In CIC-IDS-2017 dataset experiment, this study proposes a network behavior risk measurement method based on differential manifold which has limitations under SSH attack and BOT attack. Compared with other attacks, the fluctuation of network security risk under SSH attack is small and the calculated network risk value is also small. BOT attacks are malicious code that invades the network. BOT attacks on the network are difficult to detect, and the attack characteristics are not obvious enough.

7. Conclusion

This study measures the network behavior risk based on the traffic analysis, regards the network traffic data as the network behavior, depicts the network system as a differential manifold, determines the network risk measurement index group, collects the network operation index data for preprocessing, and uses the differential manifold theory to calculate the security benchmark value under the normal operation of the network and the network security risk value under the attack, and draw a conclusion by comparison.

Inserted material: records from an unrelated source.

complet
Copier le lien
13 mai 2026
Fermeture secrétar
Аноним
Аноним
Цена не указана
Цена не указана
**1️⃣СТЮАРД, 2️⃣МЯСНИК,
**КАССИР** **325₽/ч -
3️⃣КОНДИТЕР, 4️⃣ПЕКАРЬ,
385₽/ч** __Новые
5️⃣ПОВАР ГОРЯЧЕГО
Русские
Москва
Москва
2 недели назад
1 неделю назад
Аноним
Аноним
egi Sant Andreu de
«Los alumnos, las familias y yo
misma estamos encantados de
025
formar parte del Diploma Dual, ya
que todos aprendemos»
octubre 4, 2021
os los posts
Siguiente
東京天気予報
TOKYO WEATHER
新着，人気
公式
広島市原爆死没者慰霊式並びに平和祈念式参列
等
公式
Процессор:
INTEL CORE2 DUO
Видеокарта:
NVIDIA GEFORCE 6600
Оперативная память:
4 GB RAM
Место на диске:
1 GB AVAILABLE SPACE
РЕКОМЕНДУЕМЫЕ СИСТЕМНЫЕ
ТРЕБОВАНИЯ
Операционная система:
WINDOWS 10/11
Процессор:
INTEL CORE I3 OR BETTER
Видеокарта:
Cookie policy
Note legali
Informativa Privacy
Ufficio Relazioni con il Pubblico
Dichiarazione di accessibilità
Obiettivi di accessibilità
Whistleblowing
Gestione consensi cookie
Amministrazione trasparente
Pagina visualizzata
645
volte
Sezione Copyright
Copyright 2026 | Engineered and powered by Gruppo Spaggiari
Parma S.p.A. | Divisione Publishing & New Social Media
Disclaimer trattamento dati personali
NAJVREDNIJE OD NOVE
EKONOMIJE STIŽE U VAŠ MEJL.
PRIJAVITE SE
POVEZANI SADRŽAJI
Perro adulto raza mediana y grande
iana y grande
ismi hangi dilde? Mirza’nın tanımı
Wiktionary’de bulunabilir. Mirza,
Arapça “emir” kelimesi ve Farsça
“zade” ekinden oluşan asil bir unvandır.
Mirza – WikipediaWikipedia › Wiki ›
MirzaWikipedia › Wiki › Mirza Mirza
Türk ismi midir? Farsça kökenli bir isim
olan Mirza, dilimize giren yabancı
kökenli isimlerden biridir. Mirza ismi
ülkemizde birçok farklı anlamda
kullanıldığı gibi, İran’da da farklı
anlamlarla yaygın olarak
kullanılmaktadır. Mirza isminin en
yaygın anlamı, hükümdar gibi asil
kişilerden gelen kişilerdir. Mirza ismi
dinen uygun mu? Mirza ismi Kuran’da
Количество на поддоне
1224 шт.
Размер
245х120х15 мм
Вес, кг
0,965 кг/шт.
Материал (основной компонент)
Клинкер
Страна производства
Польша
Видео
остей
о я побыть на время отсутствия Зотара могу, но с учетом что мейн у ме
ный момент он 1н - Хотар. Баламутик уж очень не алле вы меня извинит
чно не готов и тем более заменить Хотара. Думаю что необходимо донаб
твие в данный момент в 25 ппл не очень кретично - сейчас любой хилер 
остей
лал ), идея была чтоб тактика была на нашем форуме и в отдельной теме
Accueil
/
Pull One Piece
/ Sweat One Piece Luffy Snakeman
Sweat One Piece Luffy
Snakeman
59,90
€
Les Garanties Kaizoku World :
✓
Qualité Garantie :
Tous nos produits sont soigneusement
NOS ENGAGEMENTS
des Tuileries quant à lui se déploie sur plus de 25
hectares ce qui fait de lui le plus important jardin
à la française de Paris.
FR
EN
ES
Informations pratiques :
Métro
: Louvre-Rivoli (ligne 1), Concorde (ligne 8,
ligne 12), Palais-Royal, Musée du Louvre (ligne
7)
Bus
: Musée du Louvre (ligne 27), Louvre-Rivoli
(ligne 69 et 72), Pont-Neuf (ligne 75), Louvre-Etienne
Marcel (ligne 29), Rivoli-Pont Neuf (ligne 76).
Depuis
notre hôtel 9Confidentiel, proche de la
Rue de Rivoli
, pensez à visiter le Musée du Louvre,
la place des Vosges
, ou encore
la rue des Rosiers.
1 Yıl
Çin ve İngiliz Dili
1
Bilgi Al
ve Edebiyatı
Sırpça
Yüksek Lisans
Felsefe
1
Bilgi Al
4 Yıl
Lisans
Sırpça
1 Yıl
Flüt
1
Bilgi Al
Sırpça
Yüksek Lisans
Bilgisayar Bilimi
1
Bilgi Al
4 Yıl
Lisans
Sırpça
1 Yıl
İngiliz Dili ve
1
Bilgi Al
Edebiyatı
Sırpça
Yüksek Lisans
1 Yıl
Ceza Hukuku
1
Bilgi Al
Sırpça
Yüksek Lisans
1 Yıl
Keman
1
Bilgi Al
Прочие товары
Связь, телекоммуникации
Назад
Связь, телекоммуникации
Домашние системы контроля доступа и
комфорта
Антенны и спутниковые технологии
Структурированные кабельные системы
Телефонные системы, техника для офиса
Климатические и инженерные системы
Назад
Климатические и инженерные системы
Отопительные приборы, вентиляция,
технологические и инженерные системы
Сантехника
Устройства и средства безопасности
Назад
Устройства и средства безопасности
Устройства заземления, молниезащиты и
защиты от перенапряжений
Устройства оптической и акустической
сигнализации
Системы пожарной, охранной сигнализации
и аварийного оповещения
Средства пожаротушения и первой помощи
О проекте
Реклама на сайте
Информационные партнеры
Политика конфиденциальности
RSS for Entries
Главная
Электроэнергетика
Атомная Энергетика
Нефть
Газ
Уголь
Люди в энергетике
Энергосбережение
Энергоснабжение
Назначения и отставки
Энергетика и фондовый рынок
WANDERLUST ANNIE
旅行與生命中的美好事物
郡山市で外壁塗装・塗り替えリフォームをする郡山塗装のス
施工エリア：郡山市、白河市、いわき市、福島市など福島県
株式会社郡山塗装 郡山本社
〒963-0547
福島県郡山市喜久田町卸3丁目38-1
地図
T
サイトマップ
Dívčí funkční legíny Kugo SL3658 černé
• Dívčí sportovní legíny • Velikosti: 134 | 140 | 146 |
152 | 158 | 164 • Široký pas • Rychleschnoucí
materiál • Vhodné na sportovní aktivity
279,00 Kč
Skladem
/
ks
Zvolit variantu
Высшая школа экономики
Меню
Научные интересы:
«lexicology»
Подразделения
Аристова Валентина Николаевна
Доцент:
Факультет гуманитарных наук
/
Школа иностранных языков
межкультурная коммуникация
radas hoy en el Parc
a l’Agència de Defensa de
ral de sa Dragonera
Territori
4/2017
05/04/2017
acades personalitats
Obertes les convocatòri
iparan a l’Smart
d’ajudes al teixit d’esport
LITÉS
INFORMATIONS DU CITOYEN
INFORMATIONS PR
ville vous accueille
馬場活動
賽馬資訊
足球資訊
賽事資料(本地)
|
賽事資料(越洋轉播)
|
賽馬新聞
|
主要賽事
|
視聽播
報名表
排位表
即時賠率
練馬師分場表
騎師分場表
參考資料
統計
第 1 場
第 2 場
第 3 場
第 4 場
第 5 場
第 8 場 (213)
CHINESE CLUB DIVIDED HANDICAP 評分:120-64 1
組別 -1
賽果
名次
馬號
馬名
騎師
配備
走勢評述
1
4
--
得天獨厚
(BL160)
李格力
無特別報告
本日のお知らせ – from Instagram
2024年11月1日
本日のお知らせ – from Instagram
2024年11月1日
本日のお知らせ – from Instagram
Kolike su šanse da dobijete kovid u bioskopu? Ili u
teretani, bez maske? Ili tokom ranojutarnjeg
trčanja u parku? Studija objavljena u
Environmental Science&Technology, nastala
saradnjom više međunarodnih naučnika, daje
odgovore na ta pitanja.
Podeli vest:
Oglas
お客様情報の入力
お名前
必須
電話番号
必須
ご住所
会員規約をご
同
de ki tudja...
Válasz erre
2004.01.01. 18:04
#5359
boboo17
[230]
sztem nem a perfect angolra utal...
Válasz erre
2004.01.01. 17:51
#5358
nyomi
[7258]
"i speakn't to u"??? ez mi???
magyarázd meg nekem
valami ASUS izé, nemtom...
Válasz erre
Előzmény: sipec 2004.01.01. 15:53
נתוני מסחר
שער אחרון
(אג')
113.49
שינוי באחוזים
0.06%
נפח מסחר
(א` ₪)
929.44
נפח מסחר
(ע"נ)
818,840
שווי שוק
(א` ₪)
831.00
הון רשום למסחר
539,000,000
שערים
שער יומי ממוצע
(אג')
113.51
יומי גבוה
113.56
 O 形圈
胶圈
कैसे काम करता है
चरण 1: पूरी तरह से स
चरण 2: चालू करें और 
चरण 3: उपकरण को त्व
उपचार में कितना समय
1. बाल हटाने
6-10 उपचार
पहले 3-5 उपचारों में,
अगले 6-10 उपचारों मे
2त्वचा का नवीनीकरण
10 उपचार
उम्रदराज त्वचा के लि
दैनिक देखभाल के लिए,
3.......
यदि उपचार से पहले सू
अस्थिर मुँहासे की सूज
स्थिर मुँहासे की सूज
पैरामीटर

Finally, the proposed method is verified by comparative experiments.

The following three aspects are focused on this study: (1) Regard network traffic as network behavior and propose the definition and measurement method of network behavior risk. Through traffic analysis, carry out risk measurement and realize the quantitative analysis of network behavior. (2) Use the local linear embedding dimension reduction algorithm of manifold learning to reduce the dimension of the index. (3) Apply the differential manifold theory to network security measurement. With the help of differential manifold theory, the description of the security state of the whole network system can be transformed into the change of the state in the high-dimensional manifold composed of network indicators, and then the network security activities are abstracted in the high-dimensional space to calculate the network behavior risk value.

This study focuses on the method of measuring network behavior risk by differential manifold but still has some limitations including (1) When it comes to the measurement of the network security, less attention is paid to the measurement of other indicators such as the vulnerability of the network itself, while more attention is paid to the drastic changes of indicators in network attack and defense. The follow-up research needs to add the measurement of assets and network vulnerability on the basis of the existing network activity measurement. (2) Use the dimension reduction method of local linear embedding to reduce the dimension of data. The performance of the local linear embedding algorithm mainly depends on the selection of nearest neighbor number. A large number of nearest neighbors will cause the smoothness of manifold, and too few nearest neighbors may divide disjointed submanifolds. The subsequent research on dimension reduction parameters can optimize the measurement method and improve the measurement accuracy.

Data Availability

CIC-IDS-2017 public data set is provided by Canadian Institute of cyber security.

Conflicts of Interest

The authors declare that they have no conflicts of interest.

Acknowledgments

The authors would like to thank for CIC-IDS-2017 public data set provided by Canadian Institute of cyber security. This work was supported by the National Key Research & Development Program of China (2020YFB1712104) and Major Scientific and Technological Innovation Projects of Shandong Province (2020CXGC010116).